UPN programs only five nights a week, and gave a thankfully short presentation as usual. Three of its new shows are fittingly estrogen-heavy. "Sex, Lies and Secrets" is a primetime soap with Denise Richards that, besides again making Steven Soderbergh regret ever picking that damn title, advances the notion that Silver Lake is the "hippest" neighborhood in L.A. Shannen Doherty stars in the sitcom "Love Inc.," in which she works for a service that helps men find romance (no, not that kind of service), and yet — big irony coming! wait for it! — she can't find a love of her own.

Finally, from executive producer Jennifer Lopez — who I am sure is constantly, very, very deeply involved in every behind-the-scenes creative detail of the show, staying up until the early morning drinking coffee and rewriting scripts — comes midseason drama "South Beach," about criminal intrigue in Miami's club scene. Lopez took the stage and gave a very short speech ("Without further anything else, let me introduce the cast"), but Ostroff elaborated, describing the show as "'The O.C.' meets 'The Sopranos.'"

I like "The O.C." But if "The O.C." ever actually met "The Sopranos," I'm pretty sure "The Sopranos" would shoot it.

Ironically, by far the best-looking of UPN's new shows comes from a guy's guy: Chris Rock. Judging on the title alone, "Everybody Hates Chris" would be the best new show of the fall season. And the hilarious trailer did not disappoint. Based on Rock's experiences as a kid in Brooklyn, "Hates" follows 13-year-old Chris as his family moves from crime-ridden Bedford-Stuyvesant to all-white Bensonhurst so he can get a better education. "Not a Harvard-type education," Rock says in a voiceover. "Just a not-sticking-up-a-liquor-store-type education."
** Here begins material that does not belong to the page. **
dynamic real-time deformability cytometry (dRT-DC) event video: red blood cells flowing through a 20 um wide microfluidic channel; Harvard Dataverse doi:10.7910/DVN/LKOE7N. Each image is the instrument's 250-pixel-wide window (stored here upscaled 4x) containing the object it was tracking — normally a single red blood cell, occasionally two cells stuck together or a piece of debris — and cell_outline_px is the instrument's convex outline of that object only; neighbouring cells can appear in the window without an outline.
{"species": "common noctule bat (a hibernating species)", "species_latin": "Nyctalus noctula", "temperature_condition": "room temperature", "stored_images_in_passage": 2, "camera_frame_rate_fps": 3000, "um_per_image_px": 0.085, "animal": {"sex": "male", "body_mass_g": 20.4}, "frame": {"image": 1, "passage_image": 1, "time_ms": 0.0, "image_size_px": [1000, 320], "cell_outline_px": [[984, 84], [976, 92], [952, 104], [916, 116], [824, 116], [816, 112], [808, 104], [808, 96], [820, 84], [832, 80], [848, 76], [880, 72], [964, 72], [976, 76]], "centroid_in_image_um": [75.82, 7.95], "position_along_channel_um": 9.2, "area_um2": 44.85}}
The show is shot in single camera, like "Arrested Development," and looks well-cast, especially with Tyler Williams as Chris, but the clincher is Rock's gruff narration: he could make a stock ticker funny. Tichina Arnold is his tough-love mother ("I'm gonna put my foot so far up your ass you'll have toes for teeth!") and Terry Crews plays his cheapskate dad. ("Unplug that clock, boy!" he says, tucking Chris in at night. "You can't tell time when you asleep!") Like Bill Cosby, Rock has a knack for bringing his childhood alive without sentimentalizing it. (About dodging bullets in his neighborhood, he remarks, "Like rock and roll, school shootings were invented by black people and stolen by the white man.") The Cosby analogy is always tempting and overused — even for sitcom vehicles for comics who aren't black — but UPN knows it has something, and is pointedly scheduling it on Cosby's old Thursday night.
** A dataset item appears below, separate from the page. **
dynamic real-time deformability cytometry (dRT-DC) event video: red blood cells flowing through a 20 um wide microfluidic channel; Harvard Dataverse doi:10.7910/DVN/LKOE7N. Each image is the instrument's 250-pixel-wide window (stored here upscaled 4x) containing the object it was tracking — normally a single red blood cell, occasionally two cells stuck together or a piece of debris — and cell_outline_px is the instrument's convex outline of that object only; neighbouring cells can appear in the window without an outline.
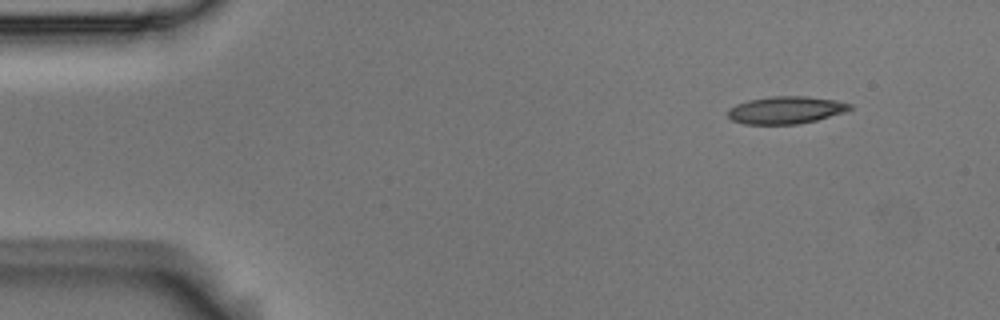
{"species": "Egyptian fruit bat (a non-hibernating species)", "species_latin": "Rousettus aegyptiacus", "temperature_condition": "room temperature", "stored_images_in_passage": 5, "camera_frame_rate_fps": 3000, "um_per_image_px": 0.085, "animal": {"sex": "male"}, "frame": {"image": 1, "passage_image": 1, "time_ms": 0.0, "image_size_px": [1000, 320], "cell_outline_px": [[852, 108], [844, 112], [816, 120], [796, 124], [744, 124], [732, 120], [728, 116], [728, 108], [736, 104], [748, 100], [772, 96], [804, 96], [836, 100], [852, 104]], "centroid_in_image_um": [66.78, 9.35], "position_along_channel_um": 18.2, "area_um2": 19.42}}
Certainly Rock is an entertainer who knows how to give an audience what it wants. At Madison Square Garden, in front of a crowd of ad executives, it was to be made fun of for how white they were. Rock mentioned that Crews had appeared in "White Chicks," then added, "I know everybody in here's seen 'White Chicks!'" Then he brought out Vincent Martella, who plays Chris' Italian American best friend, saying, "We got white people too on the show! Smile! Show 'em your whiteness!"

And most of the moneymen and moneywomen in the audience laughed and applauded and showed their whiteness right back.